> TASK
Give back the whole listing exactly as written, pictures excluded.

> RECORD EXTRACTS

-- Opening Marker --

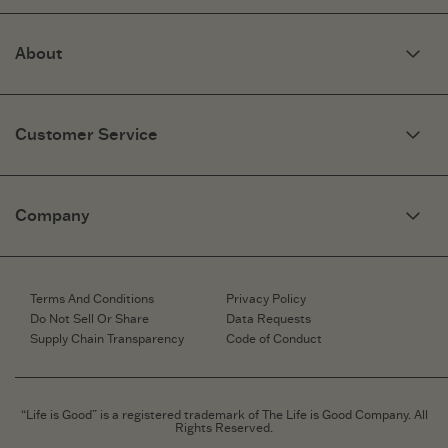
About
Our Story
Optimistic Keynotes
Customer Service
Press
Work Here
Community
My Account
Brand Ambassadors
Need Help?
Company
Affiliate Program
Fit Guide
Share Your Story
Returns & Exchanges
People & Planet
Contact Us
Corporate & Custom Orders
Corporate & Custom Orders
eGift Cards
Speaking Inquiries
Terms And Conditions
Privacy Policy
Gift Card Balance Checker
Affiliates
Do Not Sell Or Share
Data Requests
Work Here
Supply Chain Transparency
Code of Conduct
Retailer Login
Brand Ambassador
Retail Information
“Life is Good” is a registered trademark of The Life is Good Company. All
Rights Reserved.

-- Closing Marker --

> YOUR RESPONSE
About
Our Story
Optimistic Keynotes
Customer Service
Press
Work Here
Community
My Account
Brand Ambassadors
Need Help?
Company
Affiliate Program
Fit Guide
Share Your Story
Returns & Exchanges
People & Planet
Contact Us
Corporate & Custom Orders
Corporate & Custom Orders
eGift Cards
Speaking Inquiries
Terms And Conditions
Privacy Policy
Gift Card Balance Checker
Affiliates
Do Not Sell Or Share
Data Requests
Work Here
Supply Chain Transparency
Code of Conduct
Retailer Login
Brand Ambassador
Retail Information
“Life is Good” is a registered trademark of The Life is Good Company. All
Rights Reserved.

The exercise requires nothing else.